In their analysis the EPI found that Scotland and Northern Ireland had typically higher attendance rates than schools in England and Wales. In Scotland attendance rates started at 94 per cent in the week beginning 17 August, before dipping but remaining over 90 per cent for most of September and into October. A similar pattern was seen in Northern Ireland (NI) where attendance rates were still at 93 per cent when schools closed for two weeks in mid-October as part of wider restrictions in NI. However in England the highest attendance rates achieved were 89 per cent in mid-October, having climbed from 87 per cent at the start of term. Rates in Wales were lower still, peaking at 88 per cent. The EPI speculates that this difference may be down to the term in Scotland and NI starting earlier in the year, when infection rates were typically lower, as well as potentially that schools in Scotland and NI had longer to prepare for full reopening than those in England and Wales, having not reopened to more pupils in the summer term.
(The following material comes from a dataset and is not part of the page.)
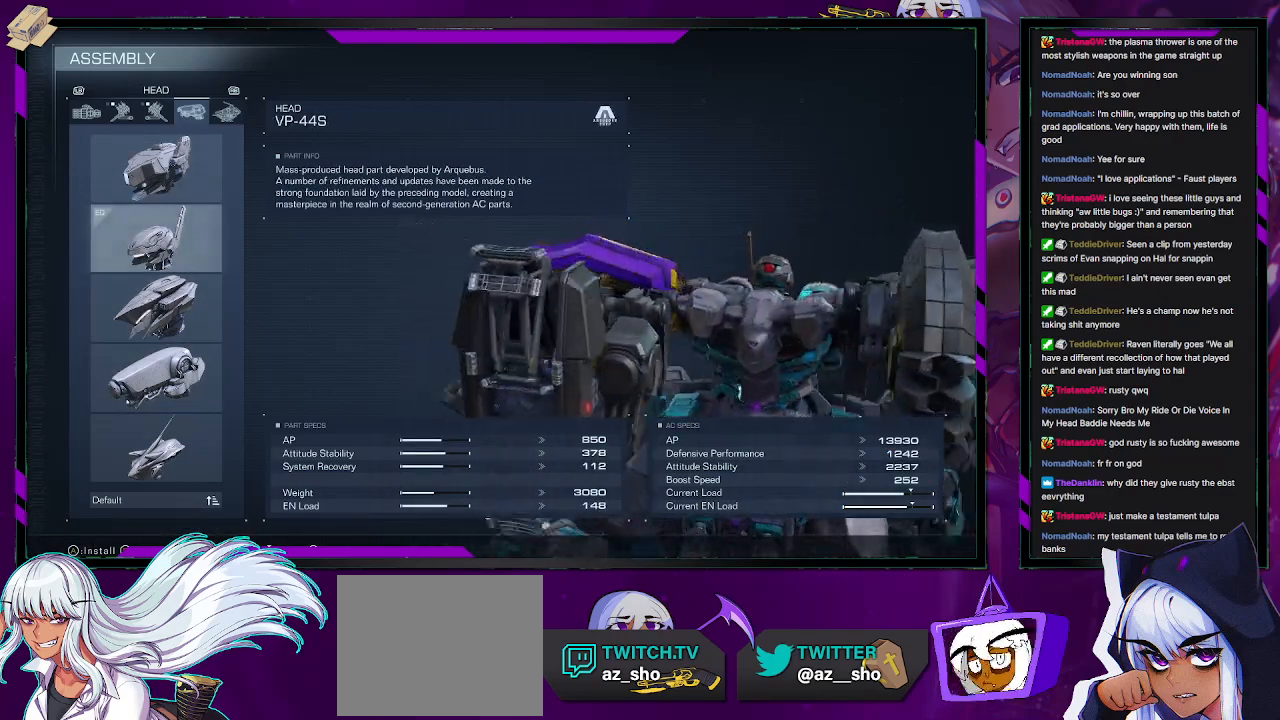
{"buttons": [], "left_stick": "center", "right_stick": "down-left", "events": [[17, "right_stick", "center"], [317, "right_stick", "down-left"]]}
Within England there were significant variations between local authority areas, with the highest secondary school attendance rate on 15 October being 94 per cent in West Berkshire, as well as in Bath and North East Somerset and the London Borough of Kensington and Chelsea. This contrasts with an attendance rate of just 61 per cent in Knowsley. This variation often correlated with higher infection rates in those areas – for example Knowsley had an infection rate of 600 cases per 100,000 people at that point in October. Infection rates in the areas with highest attendance were usually much lower. However there were also local authorities with low infection rates and relatively low attendance rates, among them Bracknell Forest with a secondary attendance rate of 72 per cent, and Kingston upon Thames at 68 per cent. In their report the EPI call on policymakers ‘with access to more granular data’ to investigate these variations further.
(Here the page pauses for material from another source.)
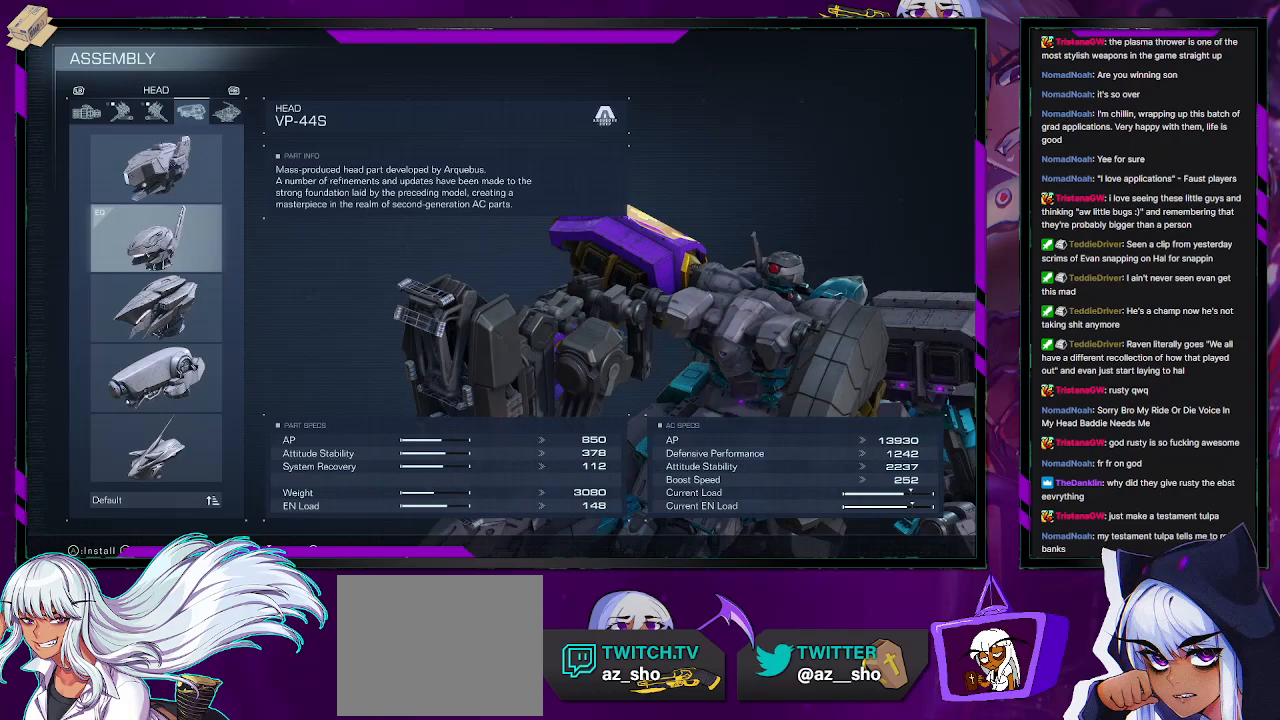
{"buttons": [], "left_stick": "center", "right_stick": "left", "events": [[83, "right_stick", "center"], [350, "right_stick", "left"]]}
Comparing attendance rates across different types on schools, the EPI found that in mid-October in England attendance rates were higher in Primary Schools (at 90 per cent) than in Secondary schools (82 per cent). Although in normal times Primary attendance is higher than Secondary attendance, the gap here is much greater than usual. Office for National Statistics data suggests that coronavirus infection rates are higher in older children, which may help to account for the difference in attendance. Special schools had the lowest attendance of any school type, at 78 per cent. Pupils at special schools are most likely to have medical conditions which make them more vulnerable to coronavirus, and therefore lower attendance may be expected. In their conclusions the EPI call for more support to be given to vulnerable learners, including those with SEND. In Scotland, the EPI found that attendance rates were lowest in the most deprived areas, and highest in the least deprived areas, a fact they called ‘a major source of concern’. They praised the Scottish government for publishing data which allowed such a level of analysis, and called on governments across the UK to provide such detailed data, saying that lower attendance among disadvantaged pupils was ‘highly unlikely to be a uniquely Scottish phenomenon’.
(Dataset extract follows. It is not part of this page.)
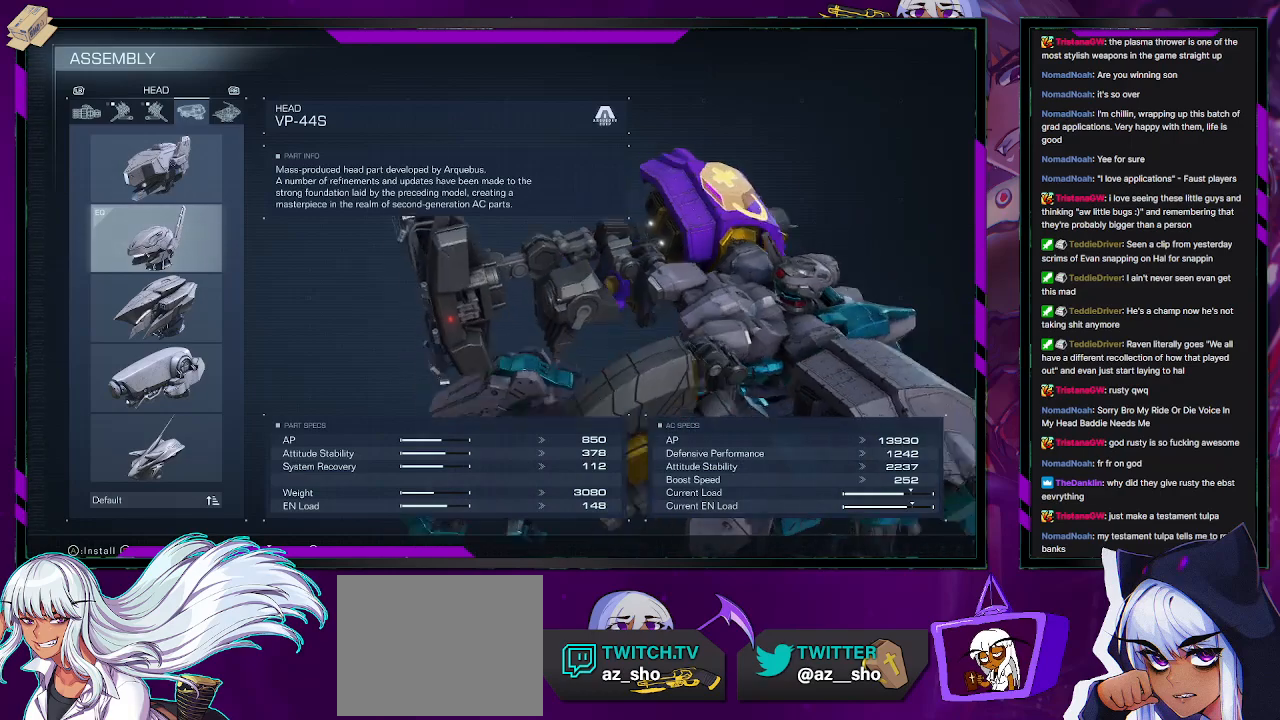
{"buttons": [], "left_stick": "center", "right_stick": "center", "events": [[117, "right_stick", "center"], [267, "right_stick", "up"], [367, "right_stick", "center"]]}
The EPI conclude the report by pointing out that significant differences in lost learning time across the country will have ‘particularly strong implications for pupils in exam years’. They suggest that policymakers ‘will need to recognise and account for huge variations in lost learning time’ when designing assessment processes for 2021. Responding to the EPI’s findings, Geoff Barton, general secretary of the Association of School and College Leaders, said: ‘This report should ring alarm bells in government about the widely differing impact of Covid disruption on pupils because many of them will be taking exams next year. There is no way that it can be business as normal if a third of pupils were unable to attend school in some areas of the country, while in other areas attendance is over 90 per cent. Of particular concern, is the evidence that the most deprived areas were more likely to have seen lower pupil attendance levels.’